» **Work request a**
In the records below, quote the lines between the one holding "Add a lens line" and the one holding "-0.000376, 0.394653, 0.379379]]", inclusive.

** Opening Selected excerpt block **

Our vastly improved healthcare systems and successful public health campaigns have moved us beyond the health threats of the Victorian era as well. We live a great deal longer than we did even 60 to 70 years ago, and we outlive our 19th-century ancestors by decades. The word "sanitation" applies on so many levels to our greatly improved quality of life. But the death process may have been sanitized to the point that we've sanitized our connection to and conversation about the messy, conflicted, anxious, resistant inner narrative running in the back of our collective mind.


The blessing of our current cultural health and safety understandings and the increased longevity we've been afforded is the opportunity to contemplate death, to think about how we want to die, what kind of death we want, and what we want done with our bodies when we’re dead. We have the luxury now to actually debate and deliberate about assisted dying: the rights of the individual to decide how and when to die versus the counter argument that taking death into our own hands will essentially undermine the moral fabric of society. Death is much more political and personal than it has ever been.


It's true that for many, death is something to ignore. It is remarkable how many people (of all ages) will admit to never thinking about death. Have you ever thought about or talked about what you want done with your body after you die? If not, why?


But with the movement of the baby-boomers into the sunset years of their lives, this generation is leading a growing number of people, old and young alike, toward engagment with death in an active, open and productive, and importantly more personal manner. A person’s thoughts, ideas, desires, beliefs and choices can change, and often do regarding death. A growing cultural movement to deepen the conversation on a personal level is reflected in the resurgence of interest and participation in global Death Cafe's, Death Doula Trainings, Hospice Workshops and innumerable books being published on the topic in the past five years.

** Closing Selected excerpt block **
** Opening Exercise inputs block **

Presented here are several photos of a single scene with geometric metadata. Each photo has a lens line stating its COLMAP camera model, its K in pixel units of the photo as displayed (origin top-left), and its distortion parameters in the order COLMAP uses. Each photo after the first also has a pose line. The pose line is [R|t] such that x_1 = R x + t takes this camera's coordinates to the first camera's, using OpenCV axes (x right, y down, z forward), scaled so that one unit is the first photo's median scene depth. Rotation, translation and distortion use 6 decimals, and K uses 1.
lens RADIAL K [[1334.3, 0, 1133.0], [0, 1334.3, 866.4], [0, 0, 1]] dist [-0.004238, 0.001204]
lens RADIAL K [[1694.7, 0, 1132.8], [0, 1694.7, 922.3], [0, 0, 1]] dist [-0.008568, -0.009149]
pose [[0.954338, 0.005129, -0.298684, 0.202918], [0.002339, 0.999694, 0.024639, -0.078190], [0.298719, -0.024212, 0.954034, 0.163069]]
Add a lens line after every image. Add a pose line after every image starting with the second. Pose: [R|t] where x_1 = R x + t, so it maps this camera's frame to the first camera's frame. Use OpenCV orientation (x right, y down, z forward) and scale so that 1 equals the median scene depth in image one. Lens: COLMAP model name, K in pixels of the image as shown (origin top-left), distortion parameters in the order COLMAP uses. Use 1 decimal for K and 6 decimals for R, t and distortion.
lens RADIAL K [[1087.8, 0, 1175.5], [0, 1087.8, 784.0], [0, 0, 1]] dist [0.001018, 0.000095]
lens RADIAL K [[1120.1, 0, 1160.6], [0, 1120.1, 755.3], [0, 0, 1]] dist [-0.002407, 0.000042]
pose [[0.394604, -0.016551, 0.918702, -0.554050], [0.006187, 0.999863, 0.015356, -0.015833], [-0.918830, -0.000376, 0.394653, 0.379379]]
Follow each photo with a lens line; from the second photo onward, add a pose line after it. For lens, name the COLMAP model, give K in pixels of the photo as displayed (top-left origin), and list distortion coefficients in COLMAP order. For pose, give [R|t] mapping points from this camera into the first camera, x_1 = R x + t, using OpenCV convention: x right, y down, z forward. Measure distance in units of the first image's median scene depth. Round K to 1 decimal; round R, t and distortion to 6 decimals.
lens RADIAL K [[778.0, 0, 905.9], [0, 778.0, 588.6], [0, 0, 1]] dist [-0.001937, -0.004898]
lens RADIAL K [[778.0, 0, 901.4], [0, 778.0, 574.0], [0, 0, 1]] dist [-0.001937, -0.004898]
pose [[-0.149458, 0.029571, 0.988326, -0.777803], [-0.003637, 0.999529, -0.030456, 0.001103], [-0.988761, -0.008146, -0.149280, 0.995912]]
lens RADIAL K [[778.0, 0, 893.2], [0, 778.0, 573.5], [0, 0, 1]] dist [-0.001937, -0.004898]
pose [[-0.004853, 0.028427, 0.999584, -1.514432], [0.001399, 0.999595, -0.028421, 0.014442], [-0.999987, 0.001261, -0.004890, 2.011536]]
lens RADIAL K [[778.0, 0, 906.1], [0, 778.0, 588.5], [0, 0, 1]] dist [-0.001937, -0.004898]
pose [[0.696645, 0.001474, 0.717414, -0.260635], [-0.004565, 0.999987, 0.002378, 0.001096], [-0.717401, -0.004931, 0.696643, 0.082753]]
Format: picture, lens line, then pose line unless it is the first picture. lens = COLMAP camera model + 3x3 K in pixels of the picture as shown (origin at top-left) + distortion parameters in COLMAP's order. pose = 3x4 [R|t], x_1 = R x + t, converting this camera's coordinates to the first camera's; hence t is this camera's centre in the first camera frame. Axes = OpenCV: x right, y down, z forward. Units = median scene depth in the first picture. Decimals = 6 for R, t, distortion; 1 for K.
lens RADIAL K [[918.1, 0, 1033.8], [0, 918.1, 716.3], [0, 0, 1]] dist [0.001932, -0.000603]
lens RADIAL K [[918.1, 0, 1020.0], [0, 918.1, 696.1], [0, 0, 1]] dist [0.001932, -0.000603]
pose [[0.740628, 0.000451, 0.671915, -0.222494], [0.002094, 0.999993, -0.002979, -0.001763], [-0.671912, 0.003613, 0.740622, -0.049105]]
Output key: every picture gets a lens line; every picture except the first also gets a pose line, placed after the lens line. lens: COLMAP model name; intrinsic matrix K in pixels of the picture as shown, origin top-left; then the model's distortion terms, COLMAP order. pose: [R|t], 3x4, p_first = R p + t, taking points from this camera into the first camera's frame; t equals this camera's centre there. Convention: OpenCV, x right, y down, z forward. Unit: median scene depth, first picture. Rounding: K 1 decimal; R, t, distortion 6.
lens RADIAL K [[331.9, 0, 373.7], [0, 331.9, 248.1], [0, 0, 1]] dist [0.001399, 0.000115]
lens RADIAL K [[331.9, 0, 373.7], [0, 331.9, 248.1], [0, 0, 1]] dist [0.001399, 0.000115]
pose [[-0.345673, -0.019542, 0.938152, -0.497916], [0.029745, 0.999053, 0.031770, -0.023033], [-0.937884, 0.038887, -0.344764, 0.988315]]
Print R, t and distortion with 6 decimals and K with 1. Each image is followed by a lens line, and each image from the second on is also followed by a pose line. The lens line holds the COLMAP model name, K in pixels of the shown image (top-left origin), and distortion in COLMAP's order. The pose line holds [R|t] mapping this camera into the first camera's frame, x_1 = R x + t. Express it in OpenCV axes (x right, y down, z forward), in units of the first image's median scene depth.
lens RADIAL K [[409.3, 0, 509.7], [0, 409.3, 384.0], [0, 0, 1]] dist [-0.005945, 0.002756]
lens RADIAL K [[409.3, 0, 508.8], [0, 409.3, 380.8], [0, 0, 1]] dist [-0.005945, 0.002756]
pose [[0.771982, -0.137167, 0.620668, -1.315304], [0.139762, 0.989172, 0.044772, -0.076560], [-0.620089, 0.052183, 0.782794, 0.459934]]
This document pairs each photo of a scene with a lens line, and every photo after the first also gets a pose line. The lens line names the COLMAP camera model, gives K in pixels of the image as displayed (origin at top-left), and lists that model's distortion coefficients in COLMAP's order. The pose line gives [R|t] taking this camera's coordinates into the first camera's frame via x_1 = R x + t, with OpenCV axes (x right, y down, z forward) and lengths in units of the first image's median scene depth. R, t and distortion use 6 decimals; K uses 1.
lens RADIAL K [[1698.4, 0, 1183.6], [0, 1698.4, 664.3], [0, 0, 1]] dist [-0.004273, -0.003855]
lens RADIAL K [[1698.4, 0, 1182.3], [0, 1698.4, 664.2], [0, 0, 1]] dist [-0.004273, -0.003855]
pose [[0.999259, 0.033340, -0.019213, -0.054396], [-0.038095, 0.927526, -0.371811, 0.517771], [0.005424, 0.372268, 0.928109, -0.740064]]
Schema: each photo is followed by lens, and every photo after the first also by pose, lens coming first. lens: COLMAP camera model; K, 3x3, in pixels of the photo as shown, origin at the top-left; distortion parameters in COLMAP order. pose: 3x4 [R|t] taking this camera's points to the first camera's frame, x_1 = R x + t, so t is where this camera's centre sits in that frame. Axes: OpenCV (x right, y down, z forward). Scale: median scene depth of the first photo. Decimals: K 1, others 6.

** Closing Exercise inputs block **

» **Work request b**
Print the whole passage about how people think and talk about death, word for word.

» **Task solution a**
Add a lens line after every image. Add a pose line after every image starting with the second. Pose: [R|t] where x_1 = R x + t, so it maps this camera's frame to the first camera's frame. Use OpenCV orientation (x right, y down, z forward) and scale so that 1 equals the median scene depth in image one. Lens: COLMAP model name, K in pixels of the image as shown (origin top-left), distortion parameters in the order COLMAP uses. Use 1 decimal for K and 6 decimals for R, t and distortion.
lens RADIAL K [[1087.8, 0, 1175.5], [0, 1087.8, 784.0], [0, 0, 1]] dist [0.001018, 0.000095]
lens RADIAL K [[1120.1, 0, 1160.6], [0, 1120.1, 755.3], [0, 0, 1]] dist [-0.002407, 0.000042]
pose [[0.394604, -0.016551, 0.918702, -0.554050], [0.006187, 0.999863, 0.015356, -0.015833], [-0.918830, -0.000376, 0.394653, 0.379379]]

» **Task solution b**
Our vastly improved healthcare systems and successful public health campaigns have moved us beyond the health threats of the Victorian era as well. We live a great deal longer than we did even 60 to 70 years ago, and we outlive our 19th-century ancestors by decades. The word "sanitation" applies on so many levels to our greatly improved quality of life. But the death process may have been sanitized to the point that we've sanitized our connection to and conversation about the messy, conflicted, anxious, resistant inner narrative running in the back of our collective mind.


The blessing of our current cultural health and safety understandings and the increased longevity we've been afforded is the opportunity to contemplate death, to think about how we want to die, what kind of death we want, and what we want done with our bodies when we’re dead. We have the luxury now to actually debate and deliberate about assisted dying: the rights of the individual to decide how and when to die versus the counter argument that taking death into our own hands will essentially undermine the moral fabric of society. Death is much more political and personal than it has ever been.


It's true that for many, death is something to ignore. It is remarkable how many people (of all ages) will admit to never thinking about death. Have you ever thought about or talked about what you want done with your body after you die? If not, why?


But with the movement of the baby-boomers into the sunset years of their lives, this generation is leading a growing number of people, old and young alike, toward engagment with death in an active, open and productive, and importantly more personal manner. A person’s thoughts, ideas, desires, beliefs and choices can change, and often do regarding death. A growing cultural movement to deepen the conversation on a personal level is reflected in the resurgence of interest and participation in global Death Cafe's, Death Doula Trainings, Hospice Workshops and innumerable books being published on the topic in the past five years.